YOUR TASK =
Please return the lines of the data that contain "phase".

(Dataset entries)
━━━━━━━━━━

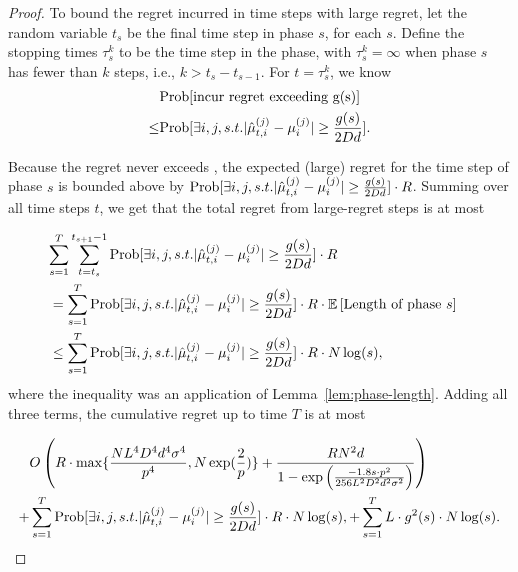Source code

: \begin{proof}
To bound the regret incurred in time steps with large regret,
let the random variable $t_s$ be the final time step in phase $s$,
for each $s$.
Define the stopping times $\tau_{s}^{k}$ to be the 
time step in the  phase,
with $\tau_{s}^{k} = \infty$ when phase $s$ has fewer than $k$ steps,
i.e., $k > t_{s}-t_{s-1}$.
For $t = \tau_{s}^{k}$, we know
\begin{align}
&\Prob{\text{incur regret exceeding g(s)}} \nonumber \\
\leq & \Prob{\exists i,j, s.t. |\ArmE{t}{i}{j} - \Arm{i}{j}|\geq \frac{g(s)}{2\Diam d}}.\nonumber 
\end{align}

Because the regret never exceeds \MAXR,
the expected (large) regret for the  time step of phase $s$
is bounded above by
$\Prob{\exists i,j, s.t. |\ArmE{t}{i}{j} - \Arm{i}{j}|\geq \frac{g(s)}{2\Diam d}} \cdot \MAXR$.
Summing over all time steps $t$, we get that the total regret from
large-regret steps is at most

\begin{align*}
\lefteqn{\sum_{s = 1}^T \sum_{t=t_s}^{t_{s+1}-1}
  \Prob{\exists i,j, s.t. |\ArmE{t}{i}{j} - \Arm{i}{j}|\geq \frac{g(s)}{2\Diam d}} \cdot \MAXR}
\\ & =
\sum_{s = 1}^T 
  \Prob{\exists i,j, s.t. |\ArmE{t}{i}{j} - \Arm{i}{j}|\geq \frac{g(s)}{2\Diam d}} \cdot \MAXR
  \cdot \Expect{\mbox{Length of phase } s}
\\ & \leq
\sum_{s = 1}^T 
 \Prob{\exists i,j, s.t. |\ArmE{t}{i}{j} - \Arm{i}{j}|\geq \frac{g(s)}{2\Diam d}} \cdot \MAXR
  \cdot \ARMNUM \log(s),
\end{align*}
where the inequality was an application of Lemma~\ref{lem:phase-length}.
Adding all three terms,
the cumulative regret up to time $T$ is at most

\begin{align}
&O \left( \MAXR\cdot \max\{\frac{\ARMNUM \TieDensity^4 \Diam^4 d^4 \sigma^4}{\MinProb^4}, N\exp(\frac{2}{p})\}
  + \frac{\MAXR \ARMNUM^2 d}{1 - \exp \left(
    \frac{-1.8 s \cdot \MinProb^2}{256 \TieDensity^2 \Diam^2 d^2 \sigma^2}
  \right)} \right)
\\
+ & \sum_{s = 1}^T 
  \Prob{\exists i,j, s.t. |\ArmE{t}{i}{j} - \Arm{i}{j}|\geq \frac{g(s)}{2\Diam d}} \cdot \MAXR
  \cdot \ARMNUM \log(s),
+ \sum_{s=1}^{T}\TieDensity \cdot g^2(s)\cdot N\log(s). \label{thm:equ}
\end{align}


\end{proof}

━━━━━━━━━━

EXPECTED OUTPUT =
let the random variable $t_s$ be the final time step in phase $s$,
time step in the  phase,
with $\tau_{s}^{k} = \infty$ when phase $s$ has fewer than $k$ steps,
the expected (large) regret for the  time step of phase $s$
  \cdot \Expect{\mbox{Length of phase } s}
where the inequality was an application of Lemma~\ref{lem:phase-length}.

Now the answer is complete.